さあさあ順調に更新頻度が下がっております(汗)。

……まあ、エリーナ回が終わるまでは何としても書ききるつもりでいますので、はい。


~Enemy side ハンス~

 …バカな!?そんな馬鹿なことがあるのかッ!!

 あのガキ、なぜ私の重力魔術に耐えているッ?

「貴様……何者だ…!」

「…ただの一般人だよ。ついでに言えば、元はセレンの人間でもない」

 ……あり得ん。

 ただの一般人が…しかも、セレン人ですらないのに私の魔力に耐えうる力を持っているなど…ッ!

「何をした…?私の力を真正面から受けて平気なはずあるまい。……答えろ!」

 しかし、目の前のガキは私のそんな言葉を聞かず、ただただこちらに向かってゆっくりと歩いてくる。

 …お、おかしい…!奴からもらった“アレ”を使って全員を組み伏せられると思っていたのに…!なぜこいつは悠々とこちらに歩いてくるのだ…!

「ま、待て!貴様、わかっているのか?私はハンス=クリードだぞ!…何か私に怪我でもさせたらどうなるか、あとでどうなっても知らんぞ!!」

 私は力任せに叫んだ。

 まだだ!まだ負けるわけにはいかんっ!

 憎き外敵勢力を倒すまでは、負けるわけにはいかんのだ!セレン人の誇りにかけて、なんとしてもこの聖戦は勝たねば…!

「き、貴様はニッポン人なんだろう!?ならば、余計に不利になるぞ!ここで私を傷つけでもしたら、貴様が他国で障害事件を起こしたと向こうの国で報道されるッ!……ふ、フハハハハハ!そうだ、そうだ!!貴様の立場が悪くなるだけなのだ!理解したなら早く辞めたまえ!もはや貴様に勝機はない」

 ここで止められなければ、私の野望は終わる。

 …セレンに恒久の平和を。

 そのためには、このガキを含めたあの「ニッポン」に勝たなくてはならん…!

「……それで?」

 しかし、目の前のガキは私の前まで来ると、それだけを口にして、構えをとる。

「な、なにをしている…!そんなことをしても、貴様が不利になるだけだとなぜわからんッ」

 理解ができなかった。

 なぜそうまでして私に歯向かうのだ。

「…なぜ……だと?そんなの簡単だよ。

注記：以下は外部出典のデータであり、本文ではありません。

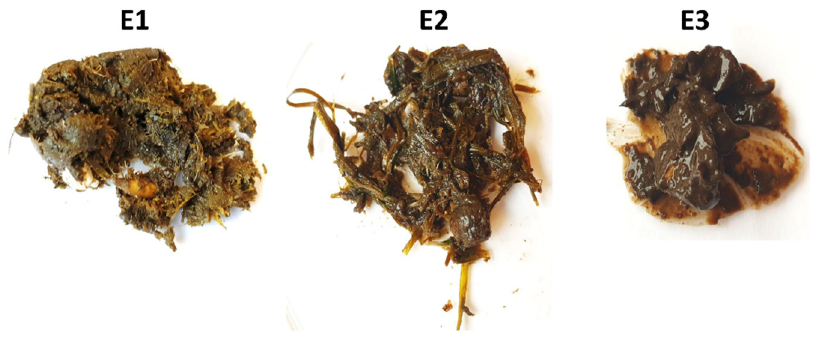
Figure 2. The dropping samples E1—E3 varying in texture and content of plant debris: E1—some plant debris, E2—mostly grass, E3—most likely cecal droppings, no plant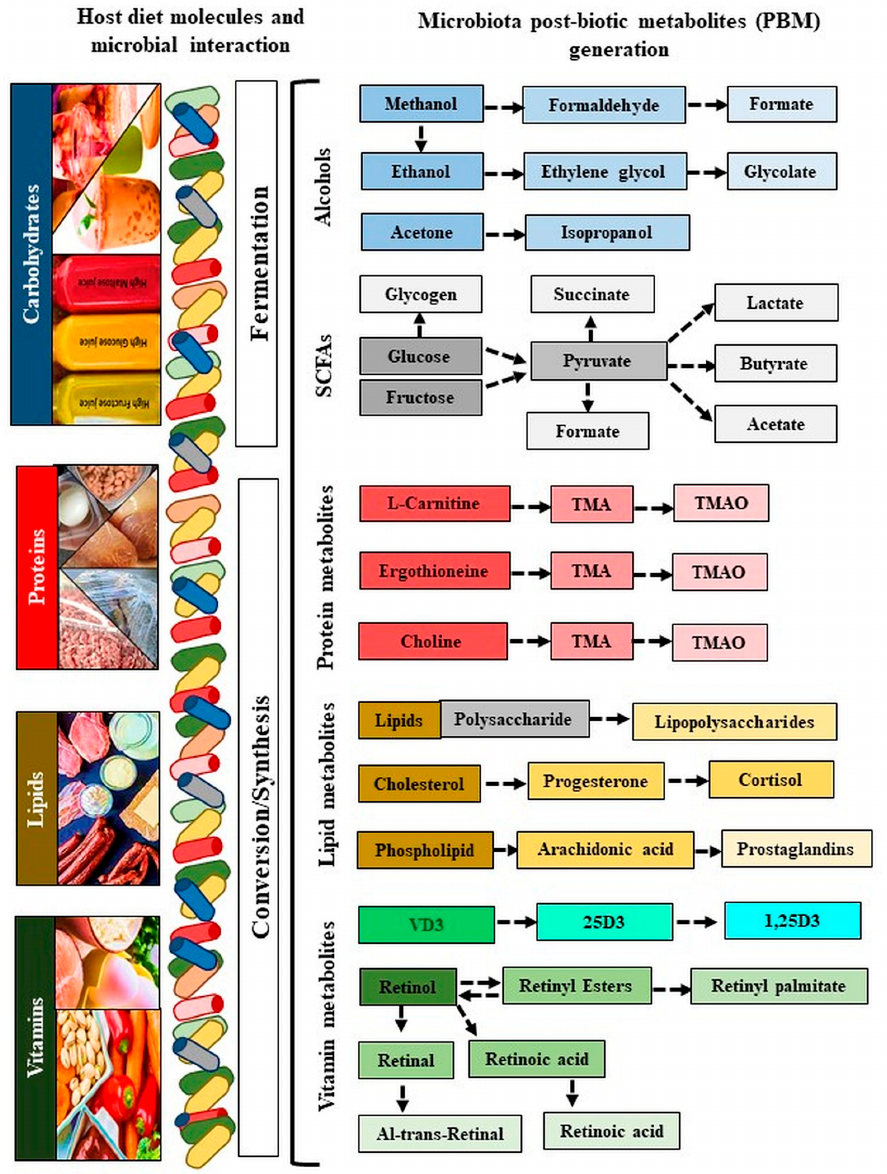
Figure 3. Generation of microbiota metabolites. The blue color refers to carbohydrates, the red color refers to proteins, the yellow color refers to lipids, and the green color refers to vitamins. Colors indicate metabolites generated by their specific diatery molecules and microbiota. Colors from dark to light color shed indicate derivatives of metabolites conversion. VD: Vitamin D; 25D: 25-hydroxy vitamin D; 1,25(OH)2D3: 1 α ,25-dihydroxy vitamin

俺はすでに、向こうではセレンで発生した事件の尊い犠牲者になっているからだよ」

「……なに?」

 その言葉を聞いて、私は思い出す。

 そう言えば、最近銀行で大きな強盗事件があった。

 なんでも扱われていた“ブツ”が相当な危険物らしく、すべてセイバーズが押収したと聞いていたが、その危険物が例の“オリジン”で確か、間違って摂取した者が…

「ま、ま、ま、まさか…!」

 私はおののいた。

 …間違いない。あのオリジンを間違って摂取した者の話は聞いていた。

 確か、黒髪の少年だと……。

「…悪いが、今更気づいても遅い。俺は今回の件で、お前を許すつもりは毛頭ないぞ、ハンス=クリード…!」

 目の前の少年の碧眼が、青い線を引く。

 今にして思えば、この少年さっきと雰囲気が違う…!目の色も碧眼じゃなくて黒色だった!

「…………覚悟しろ」

 グッとこぶしを握る目の前の少年。

 怒りと決意の満ちたその瞳は、まるで悪魔のごとく光を放つ。

「や、やめろ…!やめてくれ…!わ、わかった…!お前の言う通り、すべて破棄する!!…な、なんなら…私の持つすべての財貨をやろうじゃないかっ。…え、エリーナに渡せというなら、そうしよう…!!」

「…………」

「ヒッ…!こ、これでも満足できないのかッ!?貴様は何が欲しいのだ!普通、貴族の持つ財産を担保なしで獲得できる機会などありはしないのだぞ!?」

 ……狂っている。私は、ただ自らの信念に従って行動したまでだ。

 しかし、こいつは違う。どう考えてもこいつの今の原動力はどう考えても私のそれとは全然違う…!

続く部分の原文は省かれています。